When he moved up through the ranks to become First Lieutenant in the destroyer HMS Wallace (at the age of 21), he was the youngest officer in the service to have an executive job in a ship of its size.
But at Christmas 1943, with ‘nowhere particular to go’, as he nonchalantly put it, Philip went with his cousin, David Milford Haven, to stay at Windsor Castle. Princess Elizabeth, now 17, was animated in a way ‘none of us had ever seen before’, wrote her governess, Marion Crawford.
That weekend of dinner parties, charades, films and dancing to the gramophone proved to be a turning point.
After a subsequent visit to Windsor in July, Philip wrote to the Queen of ‘the simple enjoyment of family pleasures and amusements and the feeling that I am welcome to share them. I am afraid I am not capable of putting all this into the right words and I am certainly incapable of showing you the gratitude that I feel.’
The pair had been properly introduced for the first time in July 1939, when Elizabeth joined her parents on a visit to Dartmouth Naval College, where Philip was training.
With Philip being 18-years-old at the time and the princess just 13, they had come across each other previously at a family wedding and her father’s Coronation.
The prince was tasked with showing Elizabeth and her sister around the college and immediately made an impression on his future wife.
By the time Philip married Elizabeth in 1947, at 26-years-old, his absent father was dead. He had passed away in Monaco in 1944.
There was a gap of more than 14 years between the birth of Prince Charles in November 1948 and the arrival of Prince Edward in March 1964.

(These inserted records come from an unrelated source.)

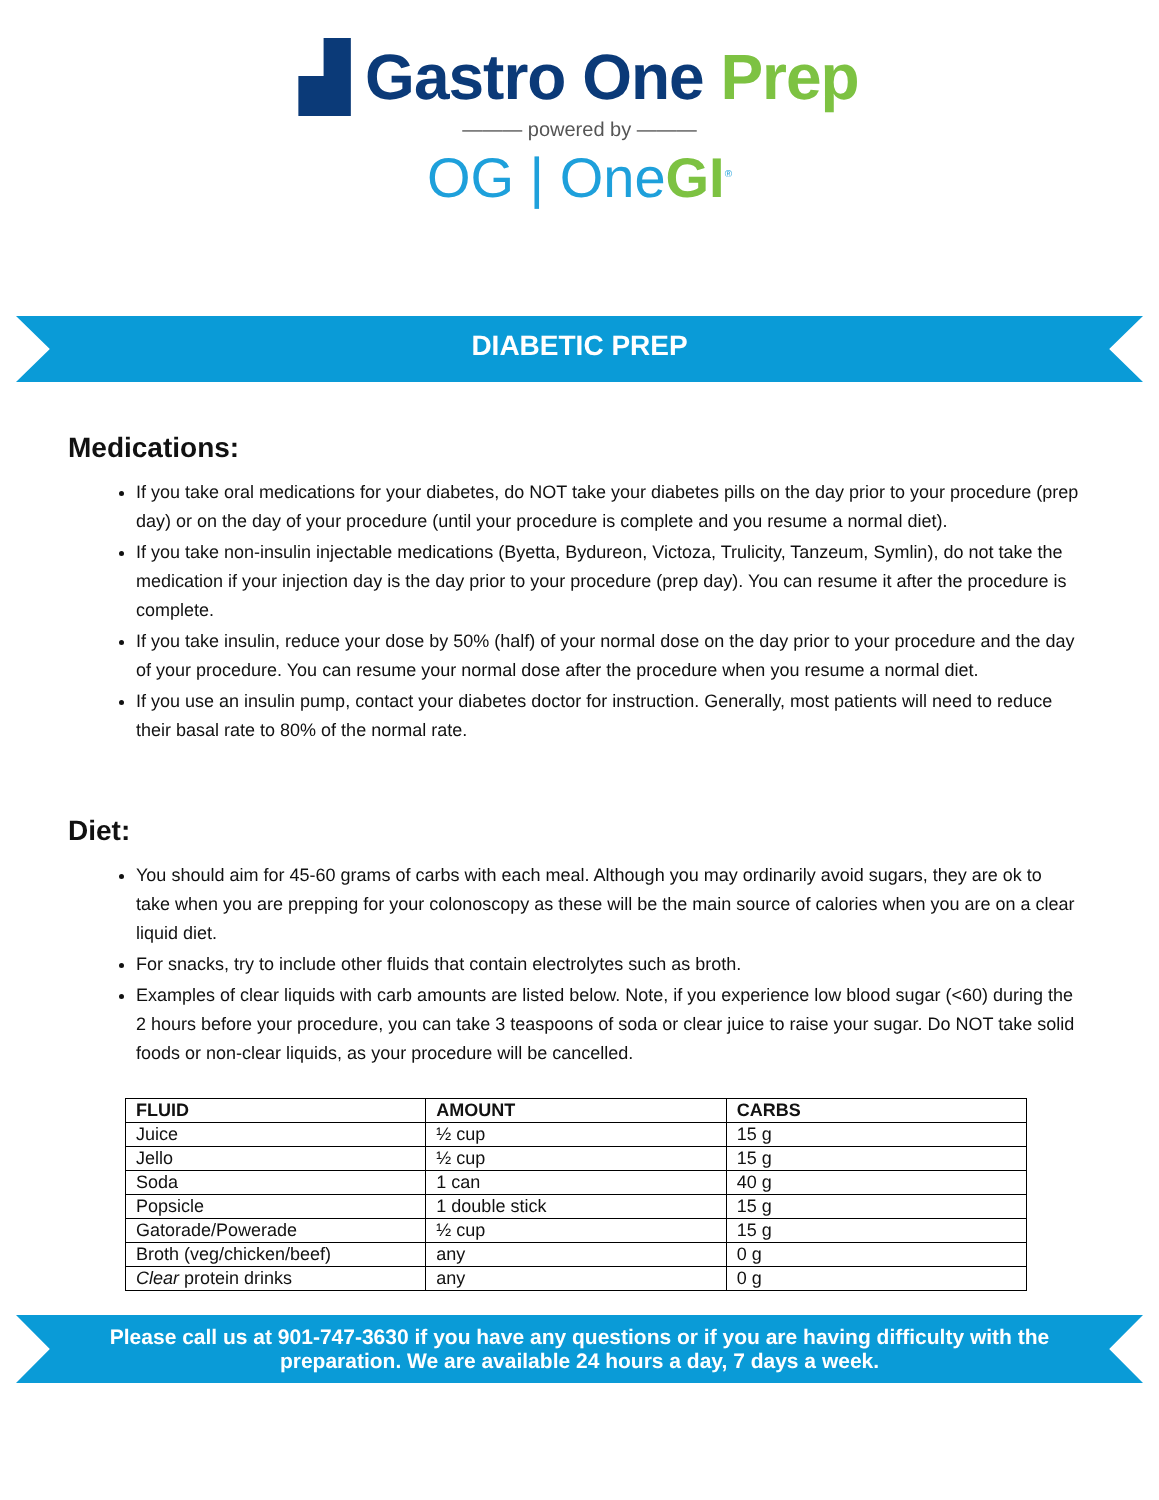▟ Gastro One Prep
——— powered by ———
OG | OneGI<sup>®</sup>
DIABETIC PREP
Medications:
If you take oral medications for your diabetes, do NOT take your diabetes pills on the day prior to your procedure (prep day) or on the day of your procedure (until your procedure is complete and you resume a normal diet).
If you take non-insulin injectable medications (Byetta, Bydureon, Victoza, Trulicity, Tanzeum, Symlin), do not take the medication if your injection day is the day prior to your procedure (prep day). You can resume it after the procedure is complete.
If you take insulin, reduce your dose by 50% (half) of your normal dose on the day prior to your procedure and the day of your procedure. You can resume your normal dose after the procedure when you resume a normal diet.
If you use an insulin pump, contact your diabetes doctor for instruction. Generally, most patients will need to reduce their basal rate to 80% of the normal rate.
Diet:
You should aim for 45-60 grams of carbs with each meal. Although you may ordinarily avoid sugars, they are ok to take when you are prepping for your colonoscopy as these will be the main source of calories when you are on a clear liquid diet.
For snacks, try to include other fluids that contain electrolytes such as broth.
Examples of clear liquids with carb amounts are listed below. Note, if you experience low blood sugar (<60) during the 2 hours before your procedure, you can take 3 teaspoons of soda or clear juice to raise your sugar. Do NOT take solid foods or non-clear liquids, as your procedure will be cancelled.
| FLUID | AMOUNT | CARBS |
| --- | --- | --- |
| Juice | ½ cup | 15 g |
| Jello | ½ cup | 15 g |
| Soda | 1 can | 40 g |
| Popsicle | 1 double stick | 15 g |
| Gatorade/Powerade | ½ cup | 15 g |
| Broth (veg/chicken/beef) | any | 0 g |
| Clear protein drinks | any | 0 g |
Please call us at 901-747-3630 if you have any questions or if you are having difficulty with the preparation. We are available 24 hours a day, 7 days a week.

Philip ended his active naval career in July 1951 and then started to focus on his work in supporting the Queen following her accession to the throne in 1952.
In November 1952, he began training to be a pilot with the RAF and successfully gained his wings the following year.
By the time he gave up flying in 1997 at the age of 76, he had completed nearly 6,000 hours of time in the sky, in 59 different aircraft.
Philip thrived in his role of royal duty. The Duke of Edinburgh Award, which he founded in 1956, proved to be perhaps his greatest legacy. It now operates in more than 140 countries.
The Duke was a constant companion to the Queen on engagements, state visits and in private.
When he died on April 9, 2021 aged 99, the outpouring of grief reflected his beloved status both among family members and in the eyes of millions across the world.